Hierarchical networks replace traditional tokenization pipelines by dynamically learning segmentation strategies, achieving better performance and scalability across various languages and modalities.
Despite incredible progress in language models (LMs) in recent years, largely
resulting from moving away from specialized models designed for specific tasks
to general models based on powerful architectures (e.g. the Transformer) that
learn everything from raw data, pre-processing steps such as tokenization
remain a barrier to true end-to-end foundation models. We introduce a
collection of new techniques that enable a dynamic chunking mechanism which
automatically learns content — and context — dependent segmentation
strategies learned jointly with the rest of the model.

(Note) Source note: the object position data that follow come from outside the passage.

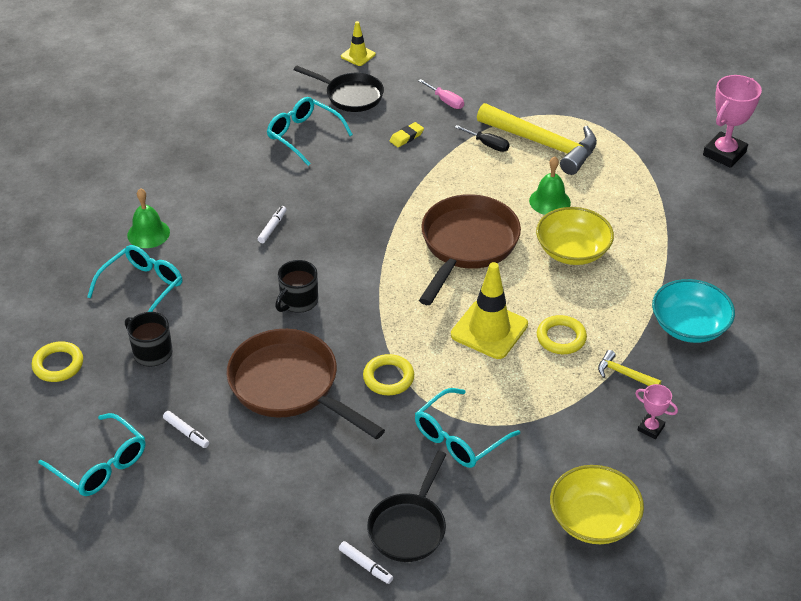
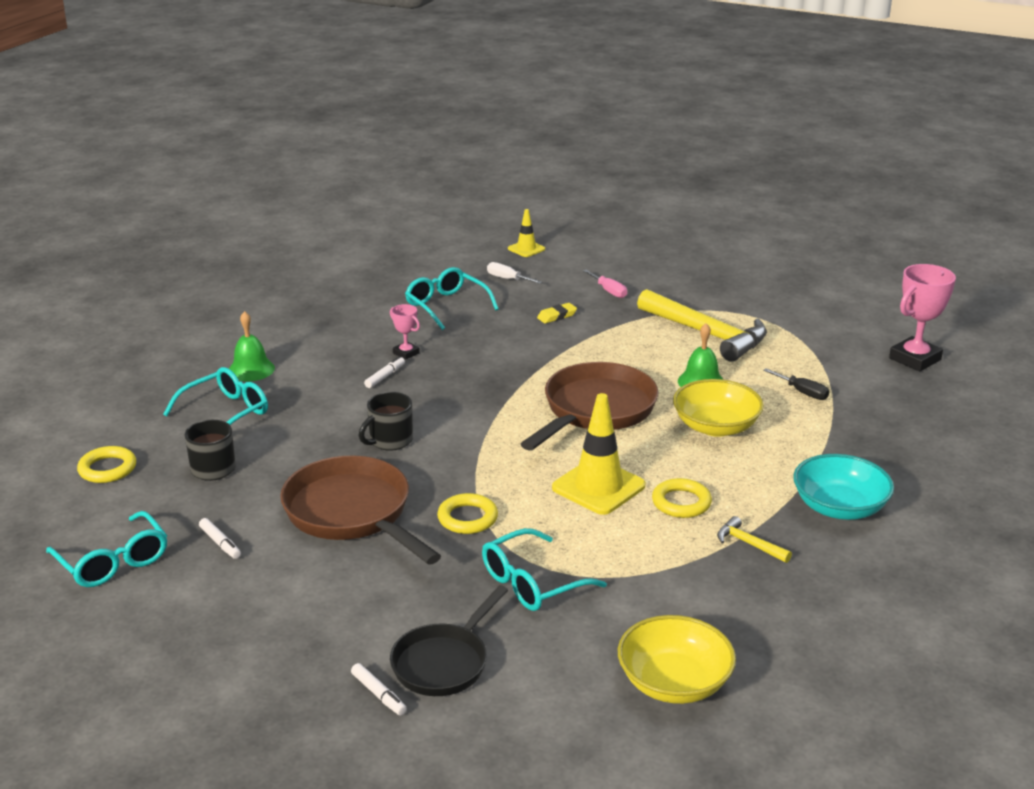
camera: 10 degrees right, 15 degrees down
black pan [294,66,384,112] -> white screwdriver [487,262,542,284]
black screwdriver [455,125,510,152] -> black screwdriver moved to [763,368,829,400]
pink trophy [635,384,678,439] -> pink trophy moved to [390,304,420,360]

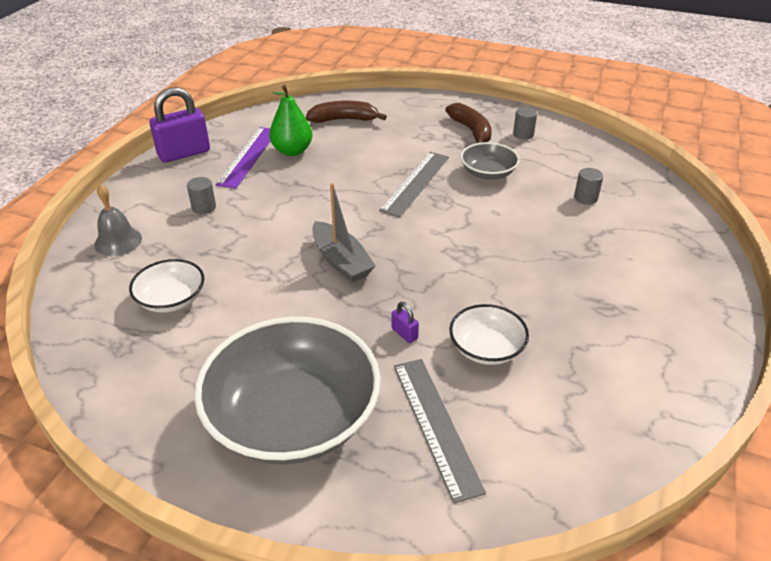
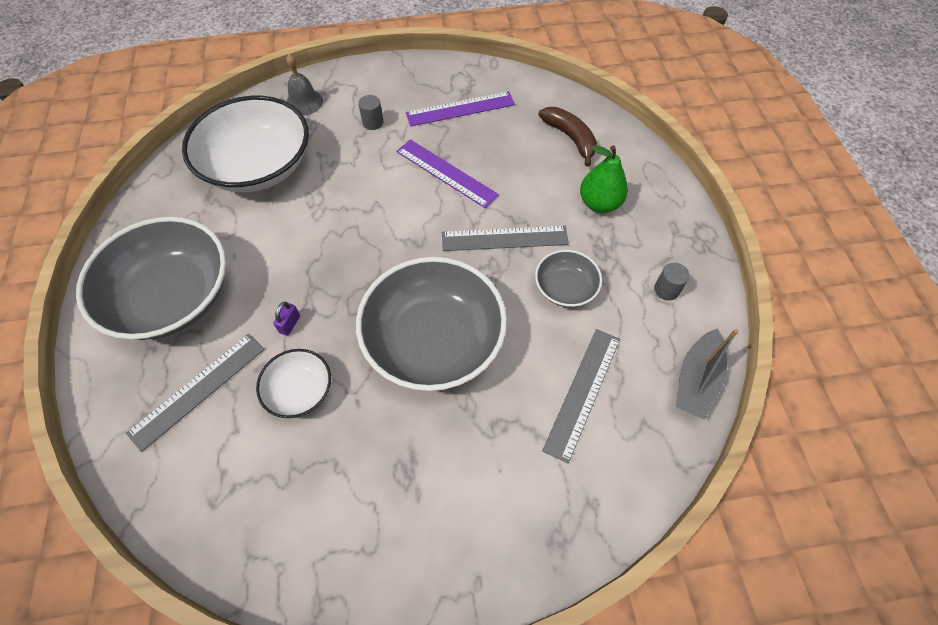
camera: 60 degrees right, 20 degrees up
white bowl [129,259,204,313] -> white bowl [182,96,309,192], size x2.06
purple padlock [149,87,210,163] -> none
green pear [269,85,313,156] -> green pear moved to [580,145,628,213]
grey boat [312,183,375,283] -> grey boat moved to [676,329,739,420]
brown banana [445,103,492,143] -> none
grey cylinder [574,168,603,205] -> grey ruler [542,329,620,464]
none -> grey bowl [356,257,507,391]
none -> purple ruler [396,139,499,208]

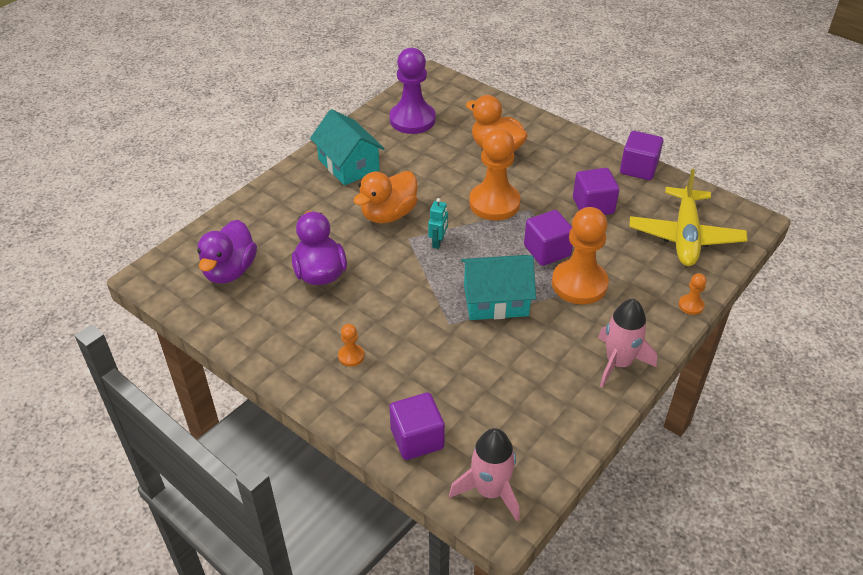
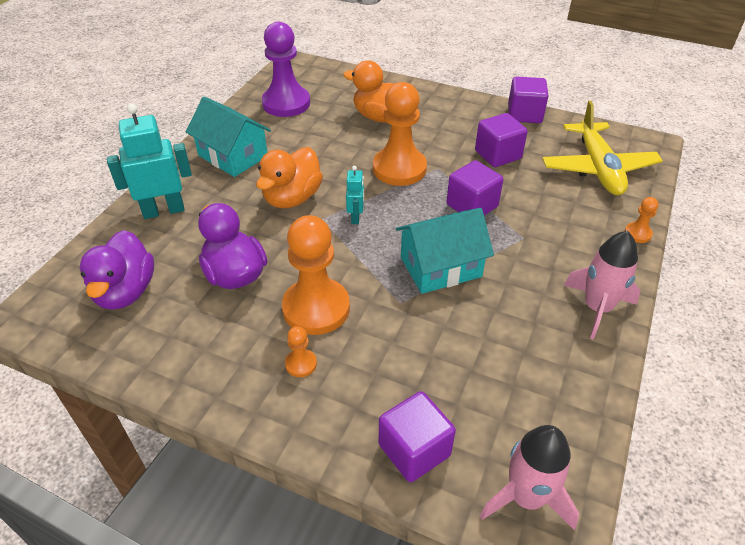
camera: 15 degrees left, 0 degrees up
orange pawn [552,207,609,304] -> orange pawn moved to [282,215,350,335]
none -> turquoise robot [107,104,192,219]

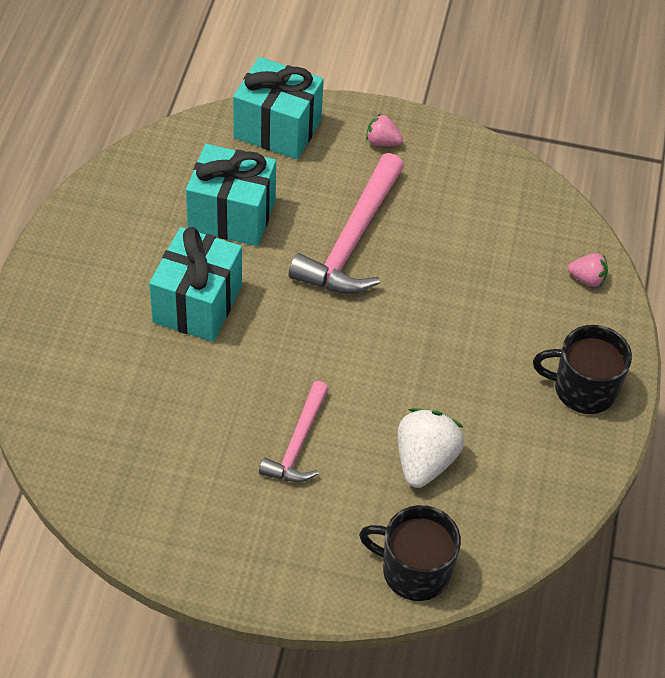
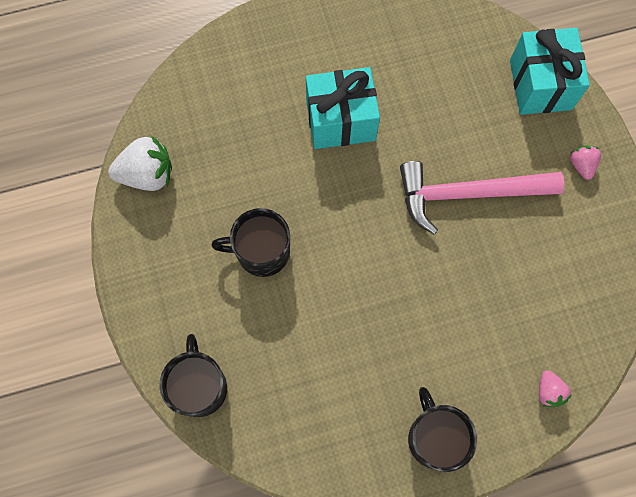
camera: 65 degrees right, 20 degrees up
turquoise gift [186,144,276,246] -> none
pink hammer [259,381,329,482] -> black mug [212,208,290,277]
white strawberry [397,408,464,488] -> white strawberry moved to [108,135,172,191]

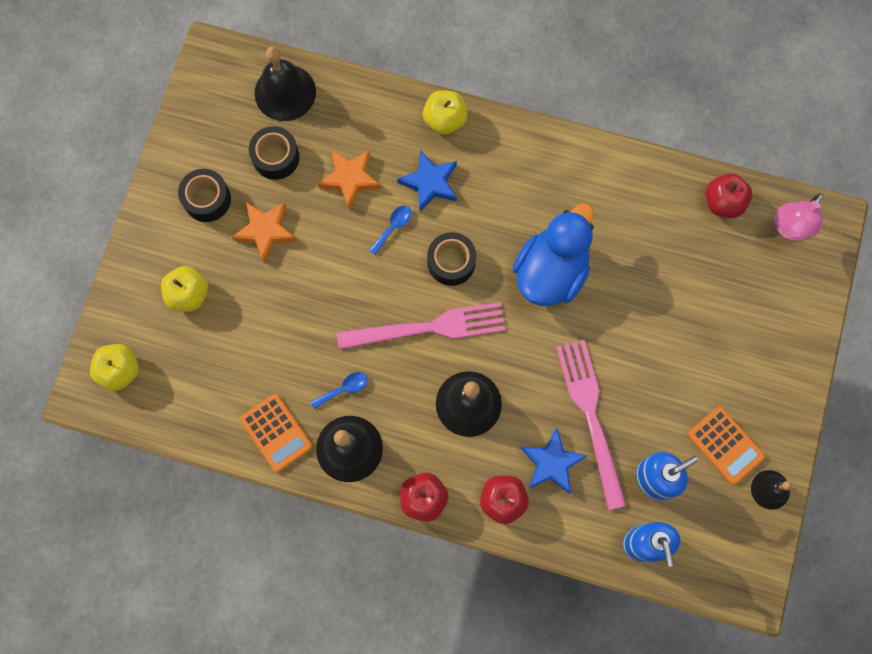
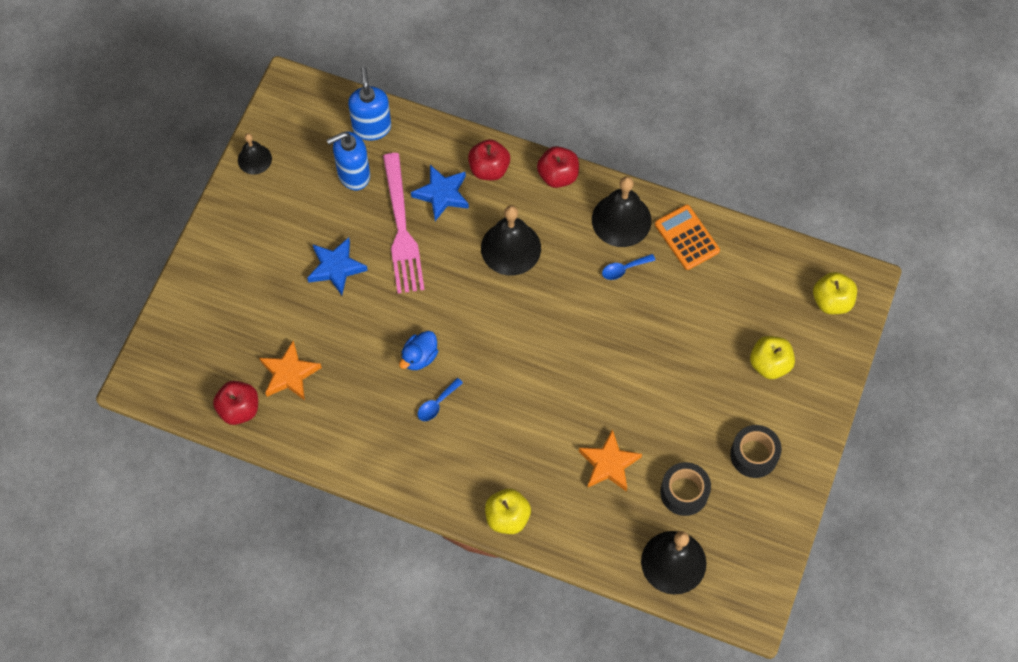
camera: 175 degrees left, 10 degrees down
orange star [232,202,297,263] -> orange star moved to [259,341,322,400]
pink fork [337,302,505,350] -> none
blue spoon [369,206,412,255] -> blue spoon moved to [417,378,463,421]
blue star [397,150,457,212] -> blue star moved to [307,237,368,295]
black tape [427,232,476,286] -> none
blue duck [513,203,594,306] -> blue duck [399,331,438,370], size x0.48
orange calculator [688,406,765,485] -> none
pink lamp [774,193,823,241] -> none

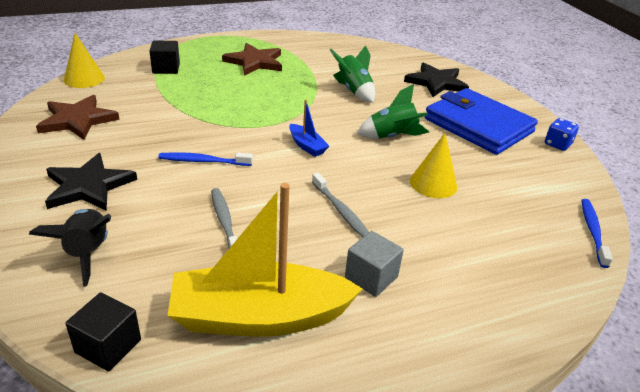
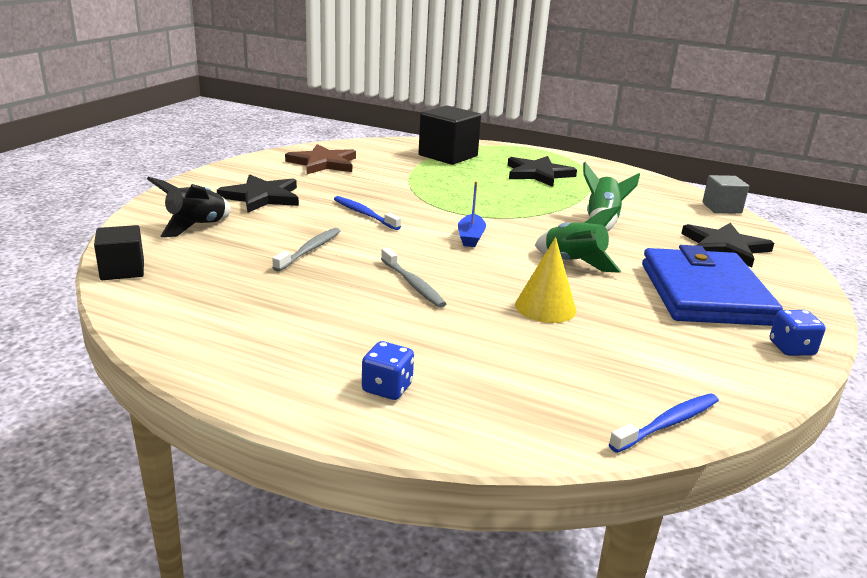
camera: 45 degrees right, 10 degrees down
yellow cone [64,33,105,88] -> none
black cube [149,40,180,74] -> black cube [419,106,481,165], size x1.68
yellow boat [167,183,363,336] -> none
brown star [222,43,282,76] -> black star [508,156,577,187]
grey toothbrush [312,173,369,238] -> grey toothbrush turned 45 degrees counterclockwise [381,248,446,308]
grey cube [345,231,404,297] -> grey cube moved to [702,175,749,214]
none -> blue dice [362,341,414,400]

Incorporating this into
an explicit hierarchical network (H-Net) allows replacing the (implicitly
hierarchical) tokenization-LM-detokenization pipeline with a single model
learned fully end-to-end. When compute- and data- matched, an H-Net with one
stage of hierarchy operating at the byte level outperforms a strong Transformer
language model operating over BPE tokens. Iterating the hierarchy to multiple
stages further increases its performance by modeling multiple levels of
abstraction, demonstrating significantly better scaling with data and matching
a token-based Transformer of twice its size. H-Nets pretrained on English show
significantly increased character-level robustness, and qualitatively learn
meaningful data-dependent chunking strategies without any heuristics or
explicit supervision. Finally, the H-Net’s improvement over tokenized pipelines
is further increased in languages and modalities with weaker tokenization
heuristics, such as Chinese and code, or DNA sequences (nearly 4x improvement
in data efficiency over baselines), showing the potential of true end-to-end
models that learn and scale better from unprocessed data.